The proxy supports bearer-token authentication with route-level scopes such as:

  • terminals:read
  • terminals:write
  • transactions:read
  • transactions:write
  • receipts:read
  • admin:manage

GET /health stays public for health checks.

Continue with Getting Started, Configuration, API, and Operations and Upgrades. The GitHub repository remains the full release reference, including the OpenAPI description and detailed release notes.
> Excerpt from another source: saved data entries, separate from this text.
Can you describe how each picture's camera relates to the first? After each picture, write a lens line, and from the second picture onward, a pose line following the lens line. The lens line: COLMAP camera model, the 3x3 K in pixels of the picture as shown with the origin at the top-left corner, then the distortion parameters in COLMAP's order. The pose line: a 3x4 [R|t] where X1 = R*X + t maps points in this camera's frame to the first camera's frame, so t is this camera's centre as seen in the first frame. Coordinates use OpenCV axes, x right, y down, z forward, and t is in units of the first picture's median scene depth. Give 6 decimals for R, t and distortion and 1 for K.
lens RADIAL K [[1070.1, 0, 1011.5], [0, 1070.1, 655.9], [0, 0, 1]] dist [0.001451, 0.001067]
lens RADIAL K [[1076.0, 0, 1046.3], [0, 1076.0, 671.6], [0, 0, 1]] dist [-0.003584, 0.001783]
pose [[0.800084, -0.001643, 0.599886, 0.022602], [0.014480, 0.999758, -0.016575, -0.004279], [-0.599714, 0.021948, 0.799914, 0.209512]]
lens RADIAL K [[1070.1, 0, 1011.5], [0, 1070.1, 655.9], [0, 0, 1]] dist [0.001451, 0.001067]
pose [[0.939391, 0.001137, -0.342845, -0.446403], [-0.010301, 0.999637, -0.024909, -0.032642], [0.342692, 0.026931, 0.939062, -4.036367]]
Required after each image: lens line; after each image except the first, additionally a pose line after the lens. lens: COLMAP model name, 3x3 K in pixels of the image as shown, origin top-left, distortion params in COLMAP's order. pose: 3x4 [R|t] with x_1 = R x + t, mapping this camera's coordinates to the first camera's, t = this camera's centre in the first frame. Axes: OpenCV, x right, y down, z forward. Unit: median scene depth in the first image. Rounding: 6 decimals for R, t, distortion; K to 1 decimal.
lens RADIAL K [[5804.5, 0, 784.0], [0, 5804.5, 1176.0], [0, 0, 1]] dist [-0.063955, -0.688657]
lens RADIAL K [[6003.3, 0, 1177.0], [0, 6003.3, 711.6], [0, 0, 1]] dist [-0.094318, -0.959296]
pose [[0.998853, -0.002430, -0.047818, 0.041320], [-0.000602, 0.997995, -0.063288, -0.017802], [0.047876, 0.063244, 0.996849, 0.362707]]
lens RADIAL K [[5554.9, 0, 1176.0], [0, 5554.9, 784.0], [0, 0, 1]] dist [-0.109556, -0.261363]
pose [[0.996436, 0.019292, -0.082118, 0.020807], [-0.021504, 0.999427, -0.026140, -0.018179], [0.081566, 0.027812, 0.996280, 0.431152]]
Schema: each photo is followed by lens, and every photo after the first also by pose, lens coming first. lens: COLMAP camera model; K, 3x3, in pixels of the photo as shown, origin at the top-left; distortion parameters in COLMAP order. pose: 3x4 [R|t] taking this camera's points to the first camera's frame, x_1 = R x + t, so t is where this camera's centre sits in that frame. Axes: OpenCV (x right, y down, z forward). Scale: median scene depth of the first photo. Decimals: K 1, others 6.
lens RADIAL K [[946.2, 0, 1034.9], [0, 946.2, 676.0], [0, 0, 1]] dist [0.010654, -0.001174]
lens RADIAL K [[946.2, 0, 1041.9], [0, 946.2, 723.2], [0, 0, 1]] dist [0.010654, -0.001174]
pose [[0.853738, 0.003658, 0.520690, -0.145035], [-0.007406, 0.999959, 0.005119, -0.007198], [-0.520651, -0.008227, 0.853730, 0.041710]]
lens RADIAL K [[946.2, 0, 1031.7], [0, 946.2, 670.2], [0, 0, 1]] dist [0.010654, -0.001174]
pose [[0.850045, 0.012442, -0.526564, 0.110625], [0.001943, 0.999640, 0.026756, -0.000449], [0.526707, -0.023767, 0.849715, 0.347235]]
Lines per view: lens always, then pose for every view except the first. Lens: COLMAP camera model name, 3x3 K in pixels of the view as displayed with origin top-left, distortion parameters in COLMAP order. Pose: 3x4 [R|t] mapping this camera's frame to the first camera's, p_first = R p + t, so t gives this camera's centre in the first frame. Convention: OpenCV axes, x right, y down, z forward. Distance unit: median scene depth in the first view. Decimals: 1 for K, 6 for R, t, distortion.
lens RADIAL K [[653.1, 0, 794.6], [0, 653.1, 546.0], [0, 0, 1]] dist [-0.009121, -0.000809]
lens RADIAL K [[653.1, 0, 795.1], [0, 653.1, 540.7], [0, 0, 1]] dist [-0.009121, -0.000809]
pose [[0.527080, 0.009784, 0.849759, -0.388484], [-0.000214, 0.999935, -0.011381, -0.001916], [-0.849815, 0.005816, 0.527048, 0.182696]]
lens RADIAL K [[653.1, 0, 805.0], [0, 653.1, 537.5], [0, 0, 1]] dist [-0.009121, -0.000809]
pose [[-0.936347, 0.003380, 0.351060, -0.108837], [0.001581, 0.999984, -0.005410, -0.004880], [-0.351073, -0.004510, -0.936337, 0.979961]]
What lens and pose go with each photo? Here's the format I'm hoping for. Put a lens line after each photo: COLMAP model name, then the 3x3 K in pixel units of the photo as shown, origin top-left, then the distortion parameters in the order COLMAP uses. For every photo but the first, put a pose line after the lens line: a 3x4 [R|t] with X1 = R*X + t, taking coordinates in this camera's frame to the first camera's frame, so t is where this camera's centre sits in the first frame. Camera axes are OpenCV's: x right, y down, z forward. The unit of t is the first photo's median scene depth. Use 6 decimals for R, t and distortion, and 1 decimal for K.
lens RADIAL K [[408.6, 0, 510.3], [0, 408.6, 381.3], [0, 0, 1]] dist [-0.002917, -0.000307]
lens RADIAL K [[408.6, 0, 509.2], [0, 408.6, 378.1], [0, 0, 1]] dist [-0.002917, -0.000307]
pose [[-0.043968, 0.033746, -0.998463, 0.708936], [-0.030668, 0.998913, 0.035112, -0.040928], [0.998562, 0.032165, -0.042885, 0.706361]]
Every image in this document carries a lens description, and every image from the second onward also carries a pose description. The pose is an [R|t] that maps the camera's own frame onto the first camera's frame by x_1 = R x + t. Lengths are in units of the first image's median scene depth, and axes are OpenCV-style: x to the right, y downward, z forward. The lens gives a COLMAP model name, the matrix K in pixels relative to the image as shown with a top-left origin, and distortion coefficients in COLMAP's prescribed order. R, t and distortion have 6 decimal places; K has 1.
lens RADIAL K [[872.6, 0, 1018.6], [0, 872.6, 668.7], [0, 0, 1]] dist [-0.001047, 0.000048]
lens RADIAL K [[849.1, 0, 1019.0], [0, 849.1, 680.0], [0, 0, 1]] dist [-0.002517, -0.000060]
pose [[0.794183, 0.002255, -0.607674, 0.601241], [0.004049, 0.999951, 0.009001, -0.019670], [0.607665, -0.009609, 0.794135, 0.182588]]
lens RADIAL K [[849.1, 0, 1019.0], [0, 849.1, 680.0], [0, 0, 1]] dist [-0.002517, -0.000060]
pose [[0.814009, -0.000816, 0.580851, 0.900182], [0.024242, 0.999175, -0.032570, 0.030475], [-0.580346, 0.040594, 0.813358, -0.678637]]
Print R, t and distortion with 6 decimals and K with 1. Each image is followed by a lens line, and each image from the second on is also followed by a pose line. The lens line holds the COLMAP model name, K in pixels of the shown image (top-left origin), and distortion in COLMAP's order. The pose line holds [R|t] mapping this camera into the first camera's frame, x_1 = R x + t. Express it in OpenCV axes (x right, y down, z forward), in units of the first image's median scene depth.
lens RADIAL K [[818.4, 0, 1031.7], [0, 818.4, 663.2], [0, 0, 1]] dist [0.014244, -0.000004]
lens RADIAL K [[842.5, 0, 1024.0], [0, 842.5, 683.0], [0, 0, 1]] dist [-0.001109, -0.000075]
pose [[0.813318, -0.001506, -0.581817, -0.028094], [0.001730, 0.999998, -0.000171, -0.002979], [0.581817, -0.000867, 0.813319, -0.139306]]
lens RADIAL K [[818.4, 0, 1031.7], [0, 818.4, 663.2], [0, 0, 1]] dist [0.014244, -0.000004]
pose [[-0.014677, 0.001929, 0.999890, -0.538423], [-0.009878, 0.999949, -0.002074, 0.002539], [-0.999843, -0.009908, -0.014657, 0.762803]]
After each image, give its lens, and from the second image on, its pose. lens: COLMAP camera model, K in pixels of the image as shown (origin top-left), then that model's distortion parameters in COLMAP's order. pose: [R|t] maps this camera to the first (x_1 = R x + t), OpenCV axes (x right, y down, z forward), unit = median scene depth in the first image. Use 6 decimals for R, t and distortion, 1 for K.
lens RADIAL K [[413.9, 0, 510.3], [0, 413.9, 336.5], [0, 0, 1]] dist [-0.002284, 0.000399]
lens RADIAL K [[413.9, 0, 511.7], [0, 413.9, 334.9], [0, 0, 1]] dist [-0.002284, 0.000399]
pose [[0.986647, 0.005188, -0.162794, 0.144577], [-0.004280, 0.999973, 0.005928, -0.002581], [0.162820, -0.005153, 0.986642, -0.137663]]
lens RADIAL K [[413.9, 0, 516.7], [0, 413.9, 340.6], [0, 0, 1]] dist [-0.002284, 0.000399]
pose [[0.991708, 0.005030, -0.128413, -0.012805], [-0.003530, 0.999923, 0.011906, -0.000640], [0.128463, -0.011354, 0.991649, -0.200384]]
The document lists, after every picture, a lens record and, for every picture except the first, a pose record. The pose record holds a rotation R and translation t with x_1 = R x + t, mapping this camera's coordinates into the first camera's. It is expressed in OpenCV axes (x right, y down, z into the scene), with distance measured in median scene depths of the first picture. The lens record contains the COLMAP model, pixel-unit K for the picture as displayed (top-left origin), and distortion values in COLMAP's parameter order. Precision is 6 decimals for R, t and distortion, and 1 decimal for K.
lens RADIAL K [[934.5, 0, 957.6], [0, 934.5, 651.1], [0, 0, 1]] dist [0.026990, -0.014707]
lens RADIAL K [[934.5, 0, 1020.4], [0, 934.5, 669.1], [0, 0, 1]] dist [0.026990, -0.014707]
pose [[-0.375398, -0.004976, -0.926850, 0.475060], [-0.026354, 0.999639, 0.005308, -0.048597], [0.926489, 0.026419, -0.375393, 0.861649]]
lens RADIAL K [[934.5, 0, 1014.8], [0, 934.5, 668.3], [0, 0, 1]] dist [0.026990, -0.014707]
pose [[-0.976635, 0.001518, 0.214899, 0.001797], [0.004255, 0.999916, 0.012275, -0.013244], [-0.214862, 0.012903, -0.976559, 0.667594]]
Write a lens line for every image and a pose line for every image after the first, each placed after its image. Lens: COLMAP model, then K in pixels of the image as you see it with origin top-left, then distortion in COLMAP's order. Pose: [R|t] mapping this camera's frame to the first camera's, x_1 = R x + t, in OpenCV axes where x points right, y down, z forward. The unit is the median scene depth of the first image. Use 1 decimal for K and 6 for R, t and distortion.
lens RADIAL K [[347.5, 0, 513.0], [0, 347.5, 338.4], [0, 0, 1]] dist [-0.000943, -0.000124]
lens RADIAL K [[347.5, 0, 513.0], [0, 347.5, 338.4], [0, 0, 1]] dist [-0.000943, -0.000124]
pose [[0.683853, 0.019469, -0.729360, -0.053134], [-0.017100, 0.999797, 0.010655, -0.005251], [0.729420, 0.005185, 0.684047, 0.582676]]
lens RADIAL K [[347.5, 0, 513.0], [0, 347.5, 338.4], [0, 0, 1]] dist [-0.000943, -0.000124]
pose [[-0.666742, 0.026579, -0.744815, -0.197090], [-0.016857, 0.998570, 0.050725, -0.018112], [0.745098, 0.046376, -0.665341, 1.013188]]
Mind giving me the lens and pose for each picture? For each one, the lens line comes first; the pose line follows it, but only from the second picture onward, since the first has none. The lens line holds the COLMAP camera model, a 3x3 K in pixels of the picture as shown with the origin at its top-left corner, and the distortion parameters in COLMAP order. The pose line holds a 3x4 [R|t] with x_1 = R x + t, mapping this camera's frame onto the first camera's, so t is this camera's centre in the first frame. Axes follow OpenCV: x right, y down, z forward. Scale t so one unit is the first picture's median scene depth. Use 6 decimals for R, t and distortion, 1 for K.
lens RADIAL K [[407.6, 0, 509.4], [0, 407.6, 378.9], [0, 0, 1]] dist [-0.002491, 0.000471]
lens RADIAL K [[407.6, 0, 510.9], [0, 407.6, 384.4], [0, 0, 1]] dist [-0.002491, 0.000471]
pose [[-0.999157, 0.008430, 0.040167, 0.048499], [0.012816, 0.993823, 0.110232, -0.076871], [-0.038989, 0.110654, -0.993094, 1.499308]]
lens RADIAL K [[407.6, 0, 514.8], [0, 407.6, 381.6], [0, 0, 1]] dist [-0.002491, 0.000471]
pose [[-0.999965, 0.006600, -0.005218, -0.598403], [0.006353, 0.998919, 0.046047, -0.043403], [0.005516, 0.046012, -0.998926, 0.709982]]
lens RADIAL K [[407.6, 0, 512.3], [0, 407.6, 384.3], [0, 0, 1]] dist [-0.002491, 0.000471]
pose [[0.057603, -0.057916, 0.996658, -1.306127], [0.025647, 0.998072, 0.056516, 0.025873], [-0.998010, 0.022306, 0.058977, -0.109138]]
When the Proxy Is a Good Fit

The proxy is a strong fit when:

  • your team prefers HTTP and JSON over raw TCP and XML
  • you want OPI complexity out of the POS codebase
  • you want transaction-based follow-up actions such as capture, cancel, refund, or receipt lookup
  • you want a local integration surface that is easier to support operationally
  • you want terminal aliases instead of hard-coding terminal IPs and ports throughout your POS
  • you want a cleaner separation between checkout logic and terminal protocol handling

When Direct OPI May Still Be the Better Fit

A direct OPI integration may still be the better fit when:

  • your system already has a mature OPI stack
  • you need full control over every OPI message
  • you want to implement terminal-specific behaviour directly in the POS
  • your architecture does not allow a local proxy service
  • your unattended flow needs direct custom control over terminal-side delivery confirmation

The proxy is not meant to remove OPI as an option. It gives integrators a simpler path when they do not want to own the low-level protocol integration themselves.